• **Task description**
Every line below needs to be transcribed without alteration, and no image may be carried over.
--------------------------------
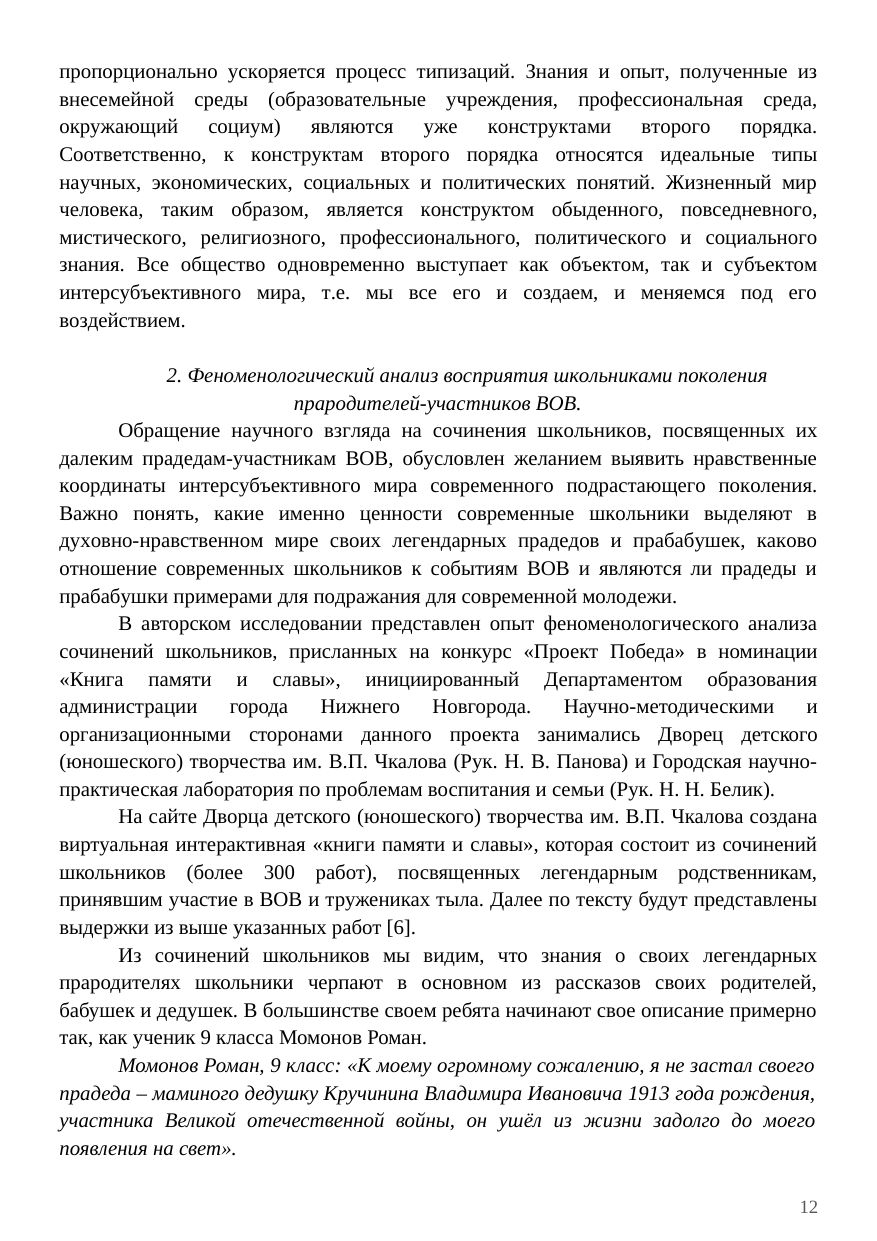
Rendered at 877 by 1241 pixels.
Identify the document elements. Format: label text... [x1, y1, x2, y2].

text На сайте Дворца детского (юношеского) творчества им. В.П. Чкалова создана виртуальная интерактивная «книги памяти и славы», которая состоит из сочинений школьников (более 300 работ), посвященных легендарным родственникам, принявшим участие в ВОВ и тружениках тыла. Далее по тексту будут представлены выдержки из выше указанных работ [6]. [59, 804, 818, 939]
text Момонов Роман, 9 класс: «К моему огромному сожалению, я не застал своего прадеда – маминого дедушку Кручинина Владимира Ивановича 1913 года рождения, участника Великой отечественной войны, он ушёл из жизни задолго до моего появления на свет». [59, 1053, 818, 1160]
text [59, 59, 818, 332]
text 2. Феноменологический анализ восприятия школьниками поколения прародителей-участников ВОВ. [59, 363, 818, 414]
text Обращение научного взгляда на сочинения школьников, посвященных их далеким прадедам-участникам ВОВ, обусловлен желанием выявить нравственные координаты интерсубъективного мира современного подрастающего поколения. Важно понять, какие именно ценности современные школьники выделяют в духовно-нравственном мире своих легендарных прадедов и прабабушек, каково отношение современных школьников к событиям ВОВ и являются ли прадеды и прабабушки примерами для подражания для современной молодежи. [59, 418, 818, 608]
text Из сочинений школьников мы видим, что знания о своих легендарных прародителях школьники черпают в основном из рассказов своих родителей, бабушек и дедушек. В большинстве своем ребята начинают свое описание примерно так, как ученик 9 класса Момонов Роман. [59, 942, 818, 1049]
text В авторском исследовании представлен опыт феноменологического анализа сочинений школьников, присланных на конкурс «Проект Победа» в номинации «Книга памяти и славы», инициированный Департаментом образования администрации города Нижнего Новгорода. Научно-методическими и организационными сторонами данного проекта занимались Дворец детского (юношеского) творчества им. В.П. Чкалова (Рук. Н. В. Панова) и Городская научно-практическая лаборатория по проблемам воспитания и семьи (Рук. Н. Н. Белик). [59, 611, 818, 801]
--------------------------------
• **Answer area**
Rendered at 877 by 1241 pixels.
Identify the document elements. Format: label text... [x1, y1, x2, y2].

text На сайте Дворца детского (юношеского) творчества им. В.П. Чкалова создана виртуальная интерактивная «книги памяти и славы», которая состоит из сочинений школьников (более 300 работ), посвященных легендарным родственникам, принявшим участие в ВОВ и тружениках тыла. Далее по тексту будут представлены выдержки из выше указанных работ [6]. [59, 804, 818, 939]
text Момонов Роман, 9 класс: «К моему огромному сожалению, я не застал своего прадеда – маминого дедушку Кручинина Владимира Ивановича 1913 года рождения, участника Великой отечественной войны, он ушёл из жизни задолго до моего появления на свет». [59, 1053, 818, 1160]
text [59, 59, 818, 332]
text 2. Феноменологический анализ восприятия школьниками поколения прародителей-участников ВОВ. [59, 363, 818, 414]
text Обращение научного взгляда на сочинения школьников, посвященных их далеким прадедам-участникам ВОВ, обусловлен желанием выявить нравственные координаты интерсубъективного мира современного подрастающего поколения. Важно понять, какие именно ценности современные школьники выделяют в духовно-нравственном мире своих легендарных прадедов и прабабушек, каково отношение современных школьников к событиям ВОВ и являются ли прадеды и прабабушки примерами для подражания для современной молодежи. [59, 418, 818, 608]
text Из сочинений школьников мы видим, что знания о своих легендарных прародителях школьники черпают в основном из рассказов своих родителей, бабушек и дедушек. В большинстве своем ребята начинают свое описание примерно так, как ученик 9 класса Момонов Роман. [59, 942, 818, 1049]
text В авторском исследовании представлен опыт феноменологического анализа сочинений школьников, присланных на конкурс «Проект Победа» в номинации «Книга памяти и славы», инициированный Департаментом образования администрации города Нижнего Новгорода. Научно-методическими и организационными сторонами данного проекта занимались Дворец детского (юношеского) творчества им. В.П. Чкалова (Рук. Н. В. Панова) и Городская научно-практическая лаборатория по проблемам воспитания и семьи (Рук. Н. Н. Белик). [59, 611, 818, 801]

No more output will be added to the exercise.